L'autre partie du programme en question porte sur le rendement du carburant. Comment pouvons-nous profiter de l'aérodynamique, mais pas seulement de l'aérodynamique, pour fabriquer l'unité motrice, le tracteur et la remorque du point de vue du carénage, soit des déflecteurs aérodynamiques, des jupes de remorques qui se trouvent au bas du véhicule, comme le nom l'évoque, tout cela pour réduire la résistance du vent? Une bonne part du travail effectué à ce sujet au fil des ans s'est fait de concert avec des établissements d'enseignement au Canada, aux États-Unis et ailleurs, et l'amélioration du rendement du carburant pour ce genre de matériel, en vérité, est tout à fait remarquable.
Nous en avons discuté avec le gouvernement. Certes, ça présente un intérêt du point de vue de la politique gouvernementale et du point de vue du fonctionnement de l'industrie. Il y a des gains en efficience qui peuvent en être tirés, mais le matériel en question n'est pas donné. Si on regarde les précédents d'il y a trois ans peut-être, on voit que le gouvernement appliquait un programme incitatif portant sur ce qui s'appelle les unités motrices auxiliaires, qui servent à chauffer ou à rafraîchir la cabine sans que le moteur ait à tourner. Il y avait une très bonne subvention pour cela, et bon nombre des intéressés ont adopté la chose. Encore une fois, je m'excuse de ne pas connaître les chiffres par cœur, mais, si vous le voulez, nous pouvons vous les transmettre.
Essentiellement, nous disons au gouvernement que le concept d'Enviro Truck est la voie à prendre pour l'avenir. Nous ne voulons pas que les vieux camions crachent leur fumée noire le long des routes. Le concept Enviro Truck comporte notamment un type de pneu différent — un pneu unique ou un pneu à bande large à faible résistance au roulement. Les pneus présentent d'importants avantages sur le plan environnemental. Nous avons dit que dans la mesure où le gouvernement peut agir en partenariat avec l'industrie du camionnage, d'une façon ou d'une autre, par l'entremise de crédits d'impôt, de mesures incitatives ou d'autres mécanismes financiers à sa disposition, le taux de pénétration du marché de ce type de matériel peut s'améliorer à notre avis. La mauvaise empreinte écologique de l'industrie du camionnage et de l'industrie des transports routiers en général fait l'objet de critiques. Selon nous, et selon les experts que nous avons engagés pour étudier cette question au gouvernement américain, dans le secteur privé et dans le monde universitaire, il s'agit de la façon la plus efficace pour l'industrie de réduire son empreinte écologique, du point de vue des émissions de substances polluantes aussi bien que les émissions de gaz à effet de serre.
Le sénateur Johnson : Parlez-moi d'Enviro Truck. Combien de ces camions utilisez-vous en ce moment?

::::::

Reprenez, dans l'extrait sur le rendement du carburant des camions, tout le passage allant de « L'autre partie du » jusqu'à « à fait remarquable. », en remplaçant « jupes de remorques » par « jupes latérales ».

::::::

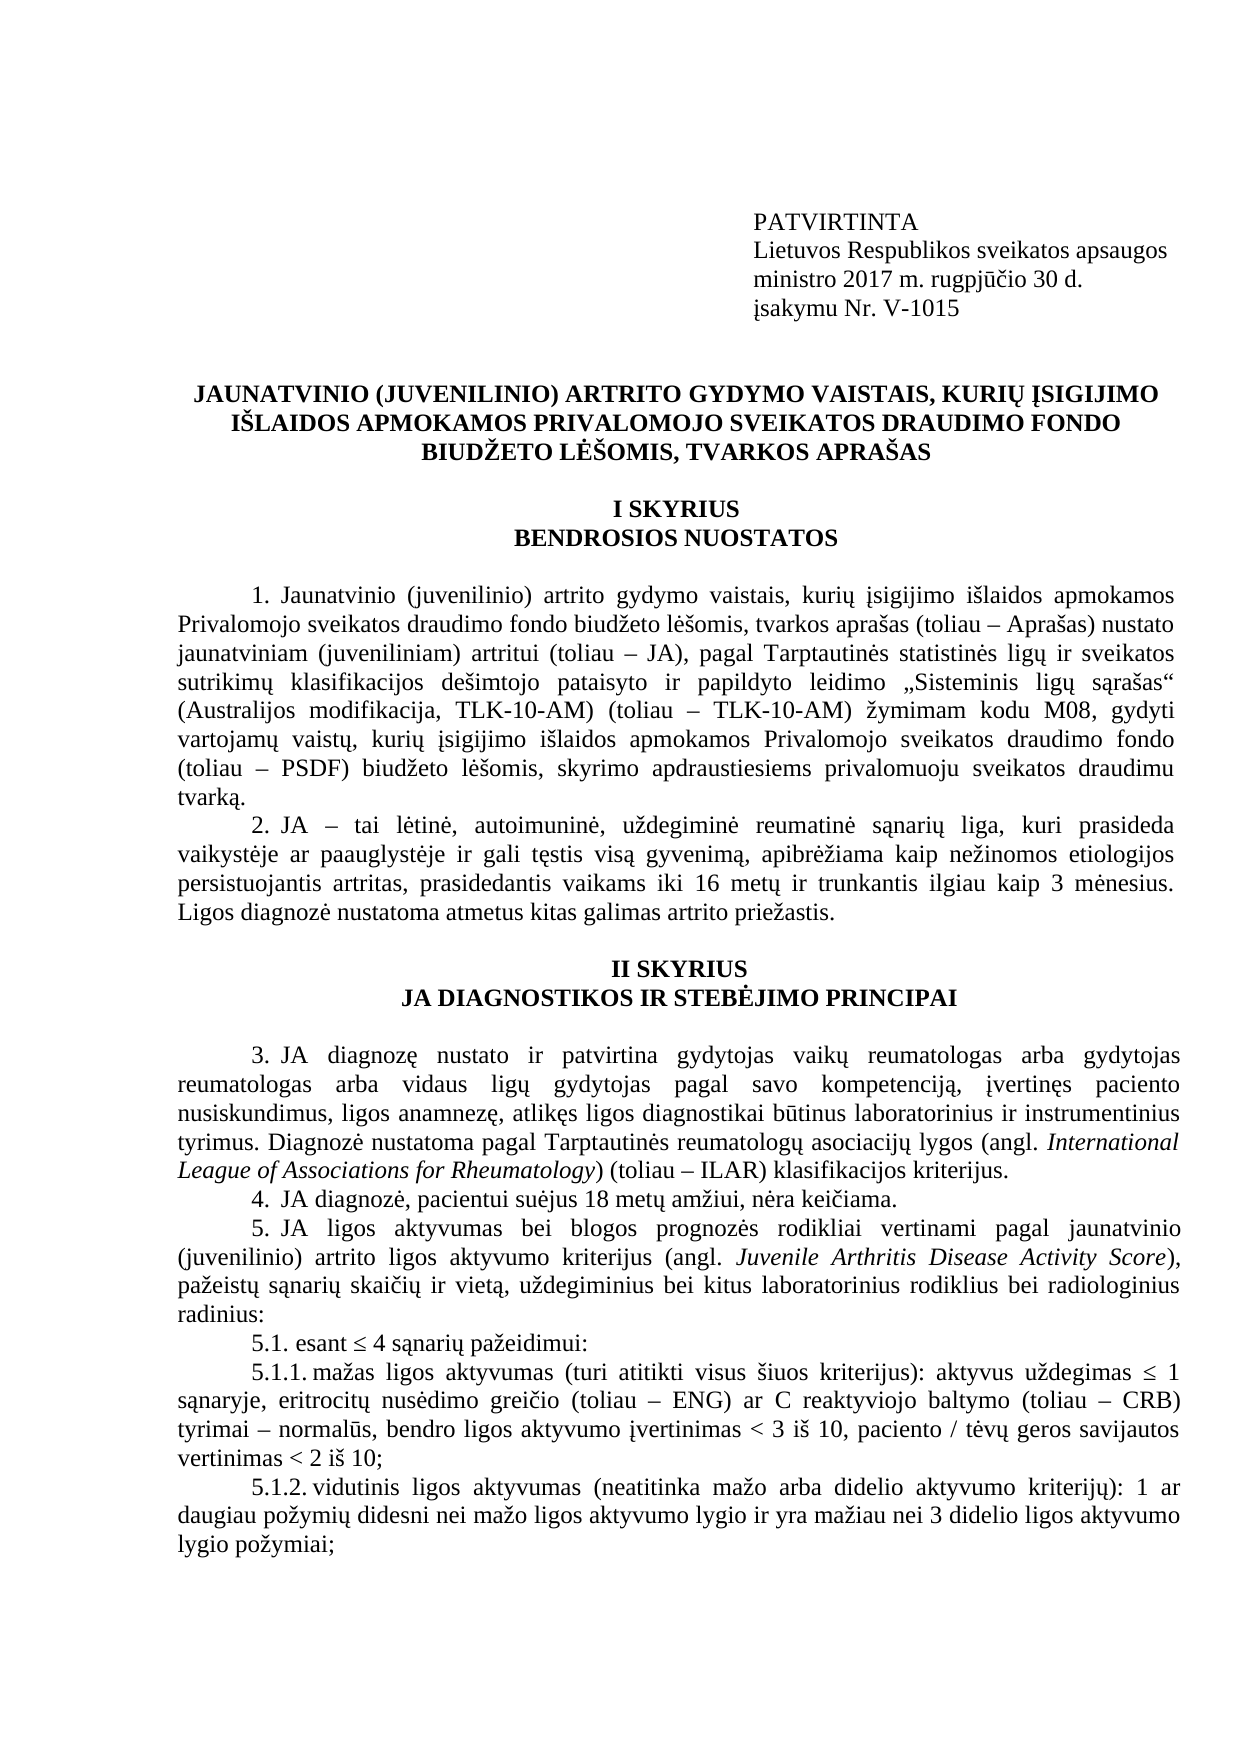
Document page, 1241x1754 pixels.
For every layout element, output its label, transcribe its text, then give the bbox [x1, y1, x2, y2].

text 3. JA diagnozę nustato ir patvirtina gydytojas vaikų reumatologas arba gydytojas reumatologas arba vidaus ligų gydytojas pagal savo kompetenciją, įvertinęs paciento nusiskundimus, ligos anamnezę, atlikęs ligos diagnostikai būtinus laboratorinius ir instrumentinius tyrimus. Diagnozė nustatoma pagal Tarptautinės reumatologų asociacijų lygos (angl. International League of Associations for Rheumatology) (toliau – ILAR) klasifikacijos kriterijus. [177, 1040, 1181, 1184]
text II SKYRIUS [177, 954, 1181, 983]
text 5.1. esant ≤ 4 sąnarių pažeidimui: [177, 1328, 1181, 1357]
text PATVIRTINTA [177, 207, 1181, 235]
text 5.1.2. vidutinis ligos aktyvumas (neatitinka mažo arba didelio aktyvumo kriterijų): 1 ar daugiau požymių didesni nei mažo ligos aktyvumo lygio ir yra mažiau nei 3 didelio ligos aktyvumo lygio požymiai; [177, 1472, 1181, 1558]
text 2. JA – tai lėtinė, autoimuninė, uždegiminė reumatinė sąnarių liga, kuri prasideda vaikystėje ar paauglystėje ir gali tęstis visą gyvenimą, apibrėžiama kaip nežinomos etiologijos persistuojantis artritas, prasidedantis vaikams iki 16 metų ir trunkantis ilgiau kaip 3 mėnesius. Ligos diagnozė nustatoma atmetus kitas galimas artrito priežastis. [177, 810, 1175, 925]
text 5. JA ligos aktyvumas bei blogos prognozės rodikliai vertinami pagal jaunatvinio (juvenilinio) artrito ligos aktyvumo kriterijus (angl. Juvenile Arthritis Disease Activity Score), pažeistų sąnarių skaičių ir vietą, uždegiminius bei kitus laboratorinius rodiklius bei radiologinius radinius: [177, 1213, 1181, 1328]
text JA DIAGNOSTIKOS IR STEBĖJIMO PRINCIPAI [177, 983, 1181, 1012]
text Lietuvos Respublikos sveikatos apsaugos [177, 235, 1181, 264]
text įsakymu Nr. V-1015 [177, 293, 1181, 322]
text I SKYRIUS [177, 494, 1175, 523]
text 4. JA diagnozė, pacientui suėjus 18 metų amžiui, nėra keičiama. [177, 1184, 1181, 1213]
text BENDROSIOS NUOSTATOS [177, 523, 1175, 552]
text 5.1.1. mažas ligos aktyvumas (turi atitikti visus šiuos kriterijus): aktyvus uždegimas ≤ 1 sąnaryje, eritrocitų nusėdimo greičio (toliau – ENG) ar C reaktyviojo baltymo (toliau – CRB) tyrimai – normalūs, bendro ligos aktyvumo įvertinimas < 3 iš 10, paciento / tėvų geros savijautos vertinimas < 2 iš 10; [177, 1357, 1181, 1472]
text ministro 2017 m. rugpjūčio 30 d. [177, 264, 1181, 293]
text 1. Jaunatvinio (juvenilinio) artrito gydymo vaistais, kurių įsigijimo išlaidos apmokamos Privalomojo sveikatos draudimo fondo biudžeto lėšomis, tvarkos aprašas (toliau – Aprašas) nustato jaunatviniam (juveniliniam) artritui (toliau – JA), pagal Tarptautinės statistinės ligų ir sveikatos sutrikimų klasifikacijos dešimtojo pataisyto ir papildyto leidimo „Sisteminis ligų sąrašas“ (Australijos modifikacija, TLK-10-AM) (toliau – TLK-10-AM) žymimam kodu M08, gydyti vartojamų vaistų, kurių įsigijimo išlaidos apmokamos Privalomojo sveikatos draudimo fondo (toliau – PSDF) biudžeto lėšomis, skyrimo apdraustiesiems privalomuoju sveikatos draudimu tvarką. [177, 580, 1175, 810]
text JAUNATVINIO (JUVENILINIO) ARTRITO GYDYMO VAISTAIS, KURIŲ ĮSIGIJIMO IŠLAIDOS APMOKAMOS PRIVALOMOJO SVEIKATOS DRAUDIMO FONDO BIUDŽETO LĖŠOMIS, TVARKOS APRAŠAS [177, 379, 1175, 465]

::::::

- [RÉSULTAT OBTENU]:
L'autre partie du programme en question porte sur le rendement du carburant. Comment pouvons-nous profiter de l'aérodynamique, mais pas seulement de l'aérodynamique, pour fabriquer l'unité motrice, le tracteur et la remorque du point de vue du carénage, soit des déflecteurs aérodynamiques, des jupes latérales qui se trouvent au bas du véhicule, comme le nom l'évoque, tout cela pour réduire la résistance du vent? Une bonne part du travail effectué à ce sujet au fil des ans s'est fait de concert avec des établissements d'enseignement au Canada, aux États-Unis et ailleurs, et l'amélioration du rendement du carburant pour ce genre de matériel, en vérité, est tout à fait remarquable.